Hay muchas formas de ser de izquierdas, por supuesto. Las hay progresistas, teñidas de un cierto liberalismo. Esas que hace poco dominaban el panorama europeo —antes de la avanzada de esperpentos como Podemos en España— y cierto sector demócrata gringo, por ejemplo. Esas que entienden que con los derechos humanos no hay posposiciones ni referéndums que valgan. Que de ahí parte toda democracia. Las que propugnan la despenalización del aborto, el matrimonio igualitario con todo y adopción, la despenalización de las drogas. Las que entienden que lo que hagas con tu cuerpo es tu decisión, como tu sexualidad o tu matrimonio o tu género.

 

Y las hay populistas-conservadoras. Las de los salvapatrias. Las de los que creen que la misión de un político es resarcir al mundo por todos sus males, no la eficacia, la transparencia, la lucha contra la corrupción de buen juez que en casa empieza. Las de los iluminados. Chávez. Evo. Maduro.

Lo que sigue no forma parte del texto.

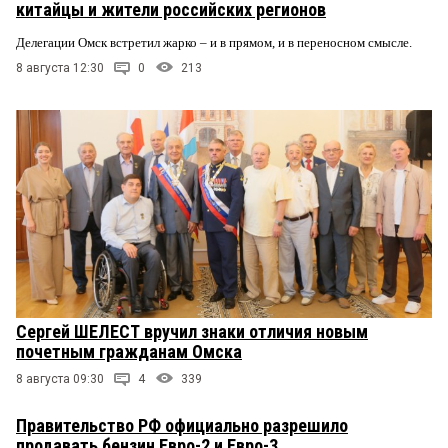
китайцы и жители российских регионов
Делегации Омск встретил жарко – и в прямом, и в переносном смысле.
8 августа 12:30
0
213
Сергей ШЕЛЕСТ вручил знаки отличия новым
почетным гражданам Омска
8 августа 09:30
4
339
Правительство РФ официально разрешило
продавать бензин Евро-2 и Евро-3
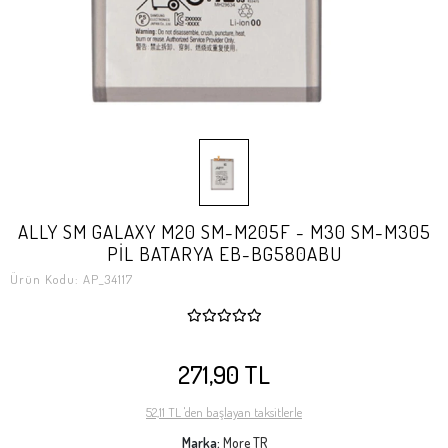
ALLY SM GALAXY M20 SM-M205F - M30 SM-M305
PİL BATARYA EB-BG580ABU
Ürün Kodu:
AP_34117
271,90 TL
52,11 TL 'den başlayan taksitlerle
Marka:
More TR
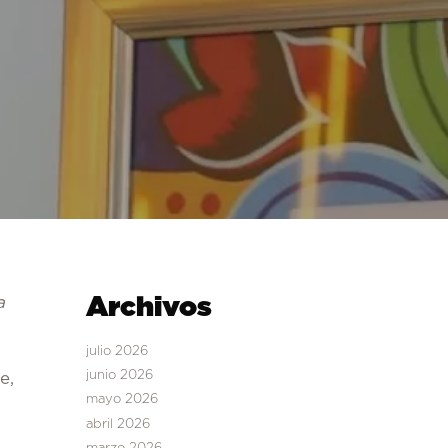
a
Archivos
julio 2026
junio 2026
e,
mayo 2026
abril 2026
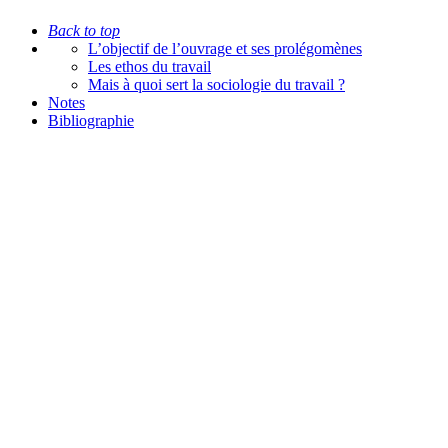
Back to top
L’objectif de l’ouvrage et ses prolégomènes
Les ethos du travail
Mais à quoi sert la sociologie du travail ?
Notes
Bibliographie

Esos, sí.

 

La agenda de AMLO no sabemos cuánto se parece a la de esos pájaros porque no es una agenda. Su proyecto de nación es una simplonada, una colección de promesas y un disparate, solo para empezar, en lo educativo y en lo que tiene que ver con seguridad pública. Poco sabemos. Pero sabemos que la agenda progresista la rechaza íntimamente, y que por eso la tacha de irrelevante en lo público. Nada nuevo. La ha boicoteado cuando ha podido. No se traiciona. Ni aborto, ni matrimonio igualitario, ni política de drogas. Hay mojigatos de izquierda, vaya que sí.

 

El problema es que la izquierda que había abanderado esas causas indispensables, la perredista, decidió traicionarlas en favor de su alianza con el panismo, y con el panismo que las rechaza -por supuesto que también hay un panismo liberal-.

 

Así que en algo central ya perdimos todos en las elecciones del 18. Dependemos ahora, imagínense, del PRI. No, pos gracias, apás.